Is the data loader fast enough in Pytorch?

Jianfeng Wang, December 22, 2021

When we train the deep learning model in Pytorch, we may hit the issue of slow speed, especially in the multi-node distributed training. One critical issue is to make sure that the data loader is fast enough and to improve it if it is slow. This blog will present some tips on how to verify this.

Baseline

A general training pipeline can be as follows: load data from the data loader and then update the model parameter based on the data.

for i, data in enumerate(data_loader):
    network_forward_backward_update(data)

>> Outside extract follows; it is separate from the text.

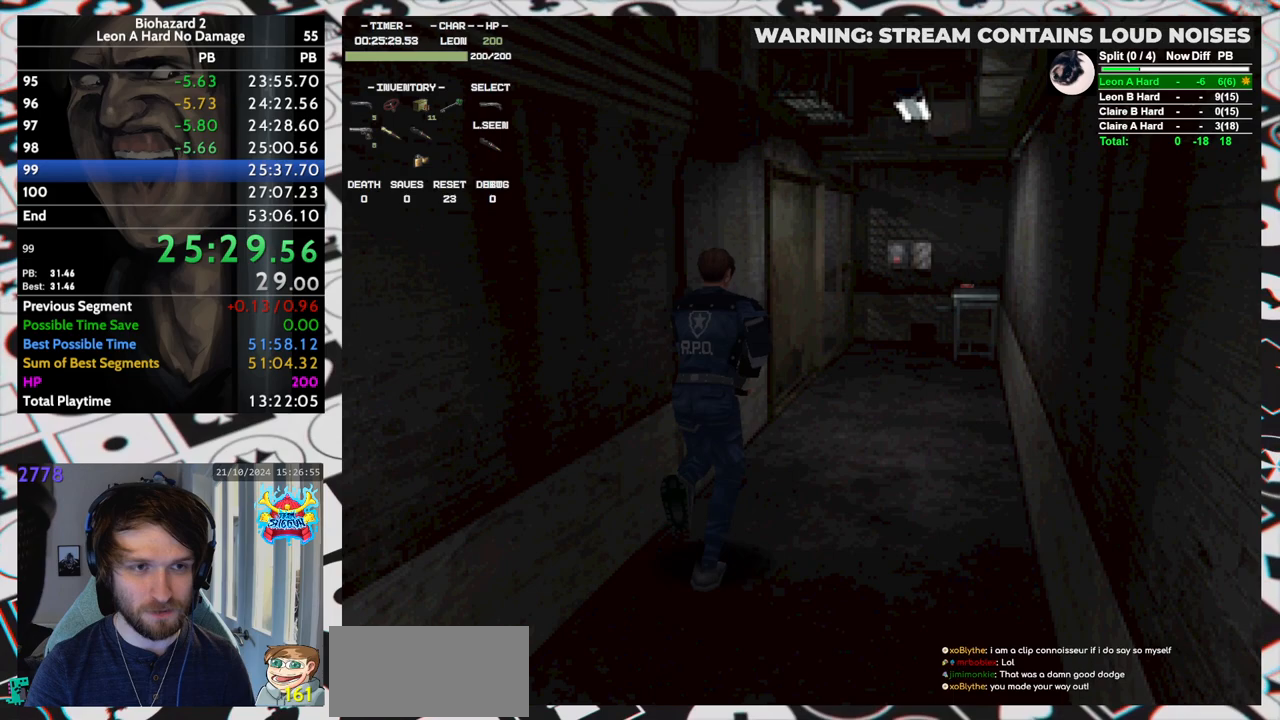
{"keys": ["run", "up"], "events": []}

To check whether the data loader is fast enough, we need to calculate the time cost over the data loading. The baseline approach is

start = time.time()
for i, data in enumerate(data_loader):
    time_data = time.time() - start
    network_forward_backward_update(data)
    print(time_data)
    start = time.time()

The time cost is printed out every iteration. To reduce the log volume, we typically print it every several iterations, e.g. 100. That is

start = time.time()
for i, data in enumerate(data_loader):
    time_data = time.time() - start
    network_forward_backward_update(data)
    if (i % log_step) == 0:
        print(time_data)
    start = time.time()

Summarization since last print

However, this logging cannot capture the case if the data loader is slow between two consecutive prints. Thus, the printed time cost should be some summarization over all iterations since the last print rather than for only the current iteration. We have the following update.

start = time.time()
all_time_data = []
for i, data in enumerate(data_loader):
    all_time_data.append(time.time() - start)
    network_forward_backward_update(data)
    if (i % log_step) == 0:
        print(sum(all_time_data) / len(all_time_data))
        all_time_data = []
    start = time.time()

Relative time cost

The absolute time cost may not make too much sense without a reference, so we can print the total time cost. If the relative time cost is low, we can conclude it is fast enough

start = time.time()
all_time_data = []
all_time_iter = []
for i, data in enumerate(data_loader):
    all_time_data.append(time.time() - start)
    network_forward_backward_update(data)
    all_time_iter.append(time.time() - start)
    if (i % log_step) == 0:
        print('{}/{}'.format(
            sum(all_time_data) / len(all_time_data),
            sum(all_time_iter) / len(all_time_iter),
        ))
        all_time_data = []
        all_time_iter = []
    start = time.time()

Log from the master worker

Until now, we use print to log the time cost. In multi-GPU training, e.g. 256 GPUs, there will be 256 log entries each time when we print the time cost. This could be annoying. However, if we only print the log on the master worker, we may not capture the speed issue from non-master workers. To address the issue, we can only print the log if the ratio of the data time cost is not small enough. However, we have to pre-define a threshold, which might be sensitive to the application. Anyway, let’s give the full implementation here.

start = time.time()
all_time_data = []
all_time_iter = []
th = 0.01
for i, data in enumerate(data_loader):
    all_time_data.append(time.time() - start)
    network_forward_backward_update(data)
    all_time_iter.append(time.time() - start)
    if (i % log_step) == 0:
        avg_data = sum(all_time_data) / len(all_time_data)
        avg_total = sum(all_time_iter) / len(all_time_iter)
        if avg_data > th * avg_total or is_master_worker():
            print('{}/{}'.format(
                sum(all_time_data) / len(all_time_data),
                sum(all_time_iter) / len(all_time_iter),
            ))
        all_time_data = []
        all_time_iter = []
    start = time.time()

Another tip is to print out the medium as well as the average. Sometimes, we may hit the situation where 1) the mean value is high and 2) the medium value is small. This normally means that some samples are offensive and need lots of time. An example is that most of the images are small, but a few images are super slow, which needs lots of time on I/O and preprocessing in the data loader.

Conclusion

The important parts are that 1) the printed or verified time cost should be the summarization since the last print and 2) time cost on non-master worker also needs to check as most of the time only the master worker’s performance is examined.